コンテンツへスキップ

2022年4月のネット句会の結果を公開しました。

◆特選句 西村 和子 選

バス停は岬南端春隣
鈴木ひろか
春を先取りしたくて、海へと足を延ばした作者。
バス停が岬の南端にあるという事実を淡々と詠んでいるが、それが「南端」であること、また軽やかな措辞が季語の「春隣」と響き合っている。
岬の先に広がる海の光景も見えてくる。
(松枝真理子)

 

園庭の子等皆薄着梅ふふむ
飯田静
通りかかった園庭をのぞくと、元気に子どもたちが遊んでいる。
その動きをなんとなく目で追っていると、存外薄着なのに気付いた。
ふと見ると、園庭の隅の梅がふくらんで開花間近である。子どもの方が大人よりも早く春を感じているのだ。
「梅ふふむ」とこれから成長する子ども達がリンクしていて、希望に満ちた明るい句である。

**データ抜粋:**
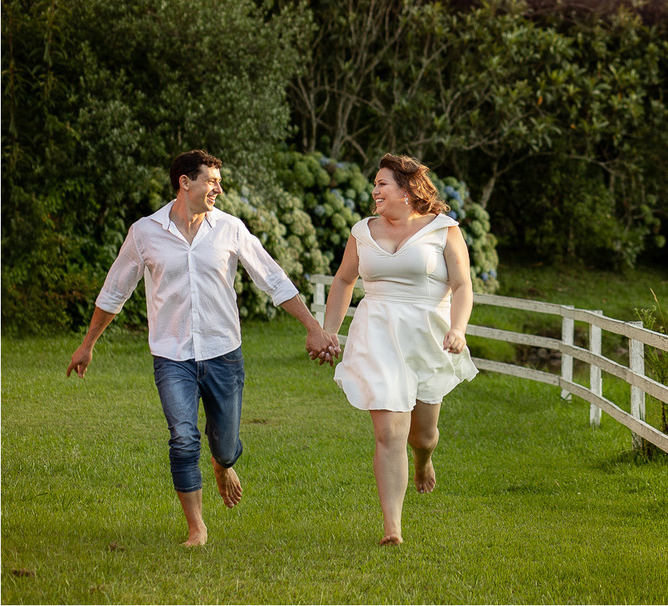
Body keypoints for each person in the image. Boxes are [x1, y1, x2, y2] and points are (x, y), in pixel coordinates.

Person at [66, 150, 341, 547]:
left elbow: (272, 279)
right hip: (171, 355)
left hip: (223, 352)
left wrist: (313, 327)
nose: (219, 188)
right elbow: (115, 292)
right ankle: (197, 527)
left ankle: (223, 462)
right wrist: (87, 343)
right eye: (212, 181)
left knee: (225, 444)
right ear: (185, 182)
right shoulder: (144, 233)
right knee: (182, 436)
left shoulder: (230, 228)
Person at [322, 153, 478, 545]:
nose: (374, 191)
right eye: (374, 185)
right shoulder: (362, 231)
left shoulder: (444, 229)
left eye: (381, 184)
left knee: (421, 435)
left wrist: (458, 329)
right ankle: (393, 528)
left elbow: (462, 286)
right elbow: (343, 282)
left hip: (427, 335)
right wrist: (329, 333)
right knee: (390, 432)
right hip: (376, 334)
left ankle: (424, 460)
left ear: (406, 191)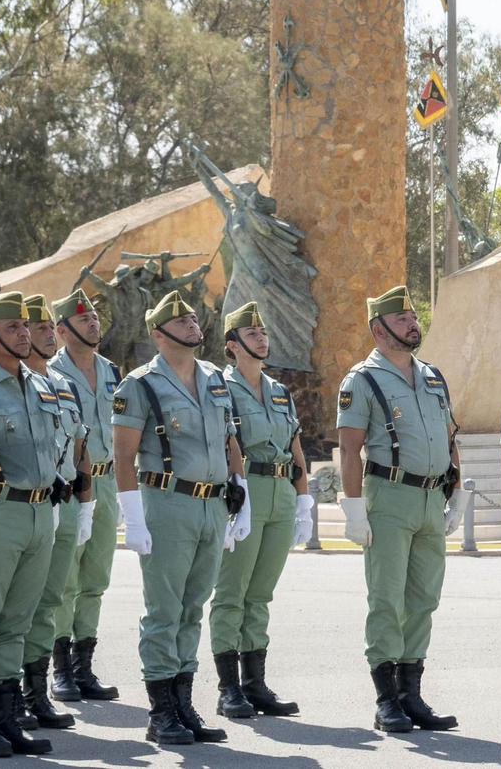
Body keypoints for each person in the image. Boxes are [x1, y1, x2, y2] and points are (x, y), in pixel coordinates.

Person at [112, 291, 251, 746]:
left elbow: (231, 438)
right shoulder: (140, 384)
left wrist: (240, 493)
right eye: (182, 321)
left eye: (193, 319)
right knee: (165, 611)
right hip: (167, 503)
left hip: (212, 504)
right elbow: (124, 456)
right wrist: (132, 516)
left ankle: (184, 703)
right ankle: (161, 712)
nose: (193, 325)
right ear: (158, 334)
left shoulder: (214, 377)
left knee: (193, 608)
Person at [336, 286, 465, 733]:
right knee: (387, 599)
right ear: (379, 329)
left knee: (424, 599)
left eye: (413, 316)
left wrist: (457, 492)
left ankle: (412, 694)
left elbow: (451, 437)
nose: (413, 323)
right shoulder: (362, 380)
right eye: (403, 317)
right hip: (388, 495)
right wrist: (353, 509)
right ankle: (387, 699)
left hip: (432, 496)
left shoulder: (432, 376)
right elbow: (349, 450)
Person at [208, 302, 311, 718]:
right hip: (243, 492)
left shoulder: (279, 390)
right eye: (252, 334)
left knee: (260, 594)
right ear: (232, 345)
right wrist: (236, 498)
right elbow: (223, 444)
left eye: (264, 332)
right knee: (232, 592)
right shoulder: (220, 388)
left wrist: (303, 500)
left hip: (280, 493)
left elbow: (295, 446)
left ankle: (255, 684)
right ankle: (228, 688)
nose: (262, 338)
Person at [0, 292, 60, 756]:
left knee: (17, 622)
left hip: (39, 510)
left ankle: (7, 717)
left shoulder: (37, 382)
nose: (24, 333)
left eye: (24, 326)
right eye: (13, 327)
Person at [17, 295, 90, 731]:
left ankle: (34, 694)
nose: (43, 334)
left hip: (60, 506)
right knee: (14, 609)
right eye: (35, 327)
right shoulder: (10, 384)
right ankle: (4, 699)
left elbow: (81, 445)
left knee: (48, 604)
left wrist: (87, 504)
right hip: (20, 507)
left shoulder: (60, 385)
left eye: (47, 328)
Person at [47, 291, 123, 703]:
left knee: (95, 578)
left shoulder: (113, 371)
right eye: (84, 319)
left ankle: (84, 667)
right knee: (64, 579)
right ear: (62, 331)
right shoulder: (48, 373)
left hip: (107, 482)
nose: (94, 323)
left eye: (94, 316)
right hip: (70, 485)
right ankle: (59, 669)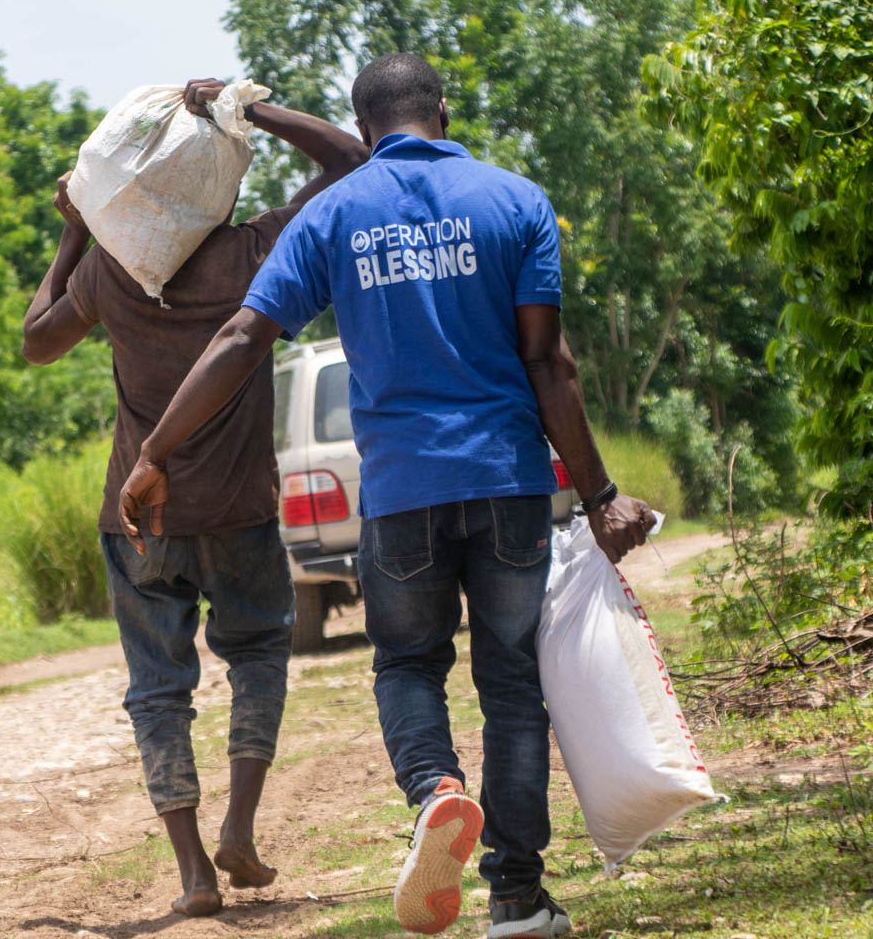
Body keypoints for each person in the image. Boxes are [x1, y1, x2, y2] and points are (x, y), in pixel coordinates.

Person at [116, 55, 653, 938]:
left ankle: (437, 790)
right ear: (442, 112)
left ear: (365, 132)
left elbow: (245, 334)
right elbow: (549, 364)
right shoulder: (516, 201)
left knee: (407, 665)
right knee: (514, 686)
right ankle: (516, 899)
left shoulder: (334, 213)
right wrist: (600, 493)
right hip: (510, 482)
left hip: (402, 492)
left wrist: (155, 451)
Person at [22, 78, 368, 918]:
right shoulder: (250, 253)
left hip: (138, 518)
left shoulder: (109, 271)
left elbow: (36, 341)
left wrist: (75, 235)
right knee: (257, 656)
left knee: (156, 689)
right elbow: (355, 161)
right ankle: (239, 828)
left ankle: (193, 877)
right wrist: (250, 110)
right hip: (241, 509)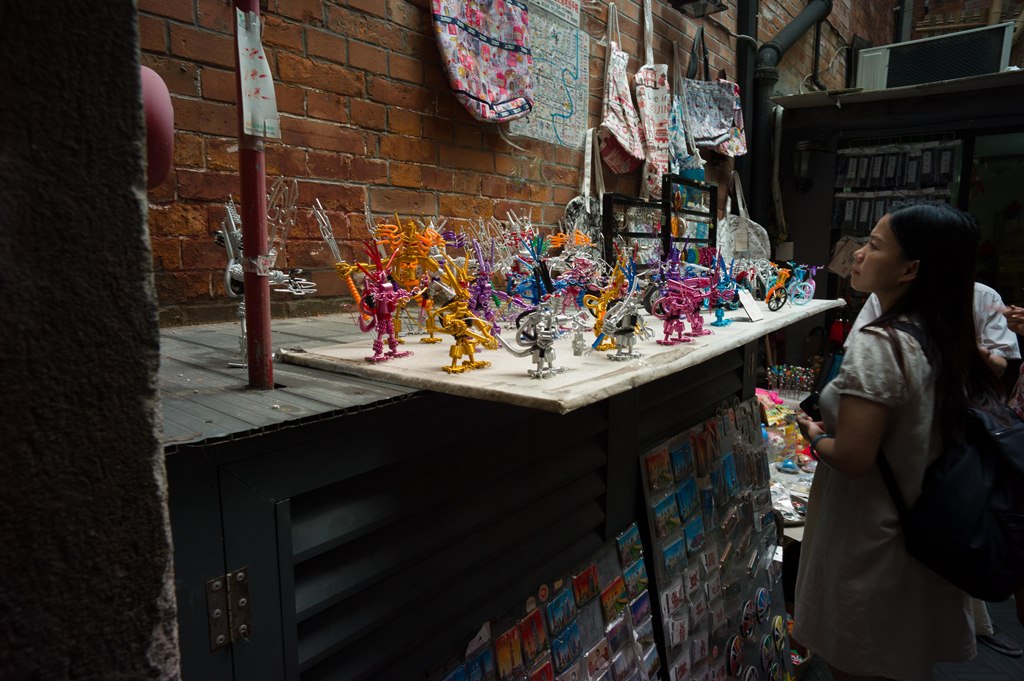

**作業内容:**
本文のうち、「園庭の子等皆薄着梅ふふむ」から「希望に満ちた明るい句である。」までを、両端の語句も含めて一字一句違えずに書き写してください。 記録を参照する必要はありません。

**解答結果:**
園庭の子等皆薄着梅ふふむ
飯田静
通りかかった園庭をのぞくと、元気に子どもたちが遊んでいる。
その動きをなんとなく目で追っていると、存外薄着なのに気付いた。
ふと見ると、園庭の隅の梅がふくらんで開花間近である。子どもの方が大人よりも早く春を感じているのだ。
「梅ふふむ」とこれから成長する子ども達がリンクしていて、希望に満ちた明るい句である。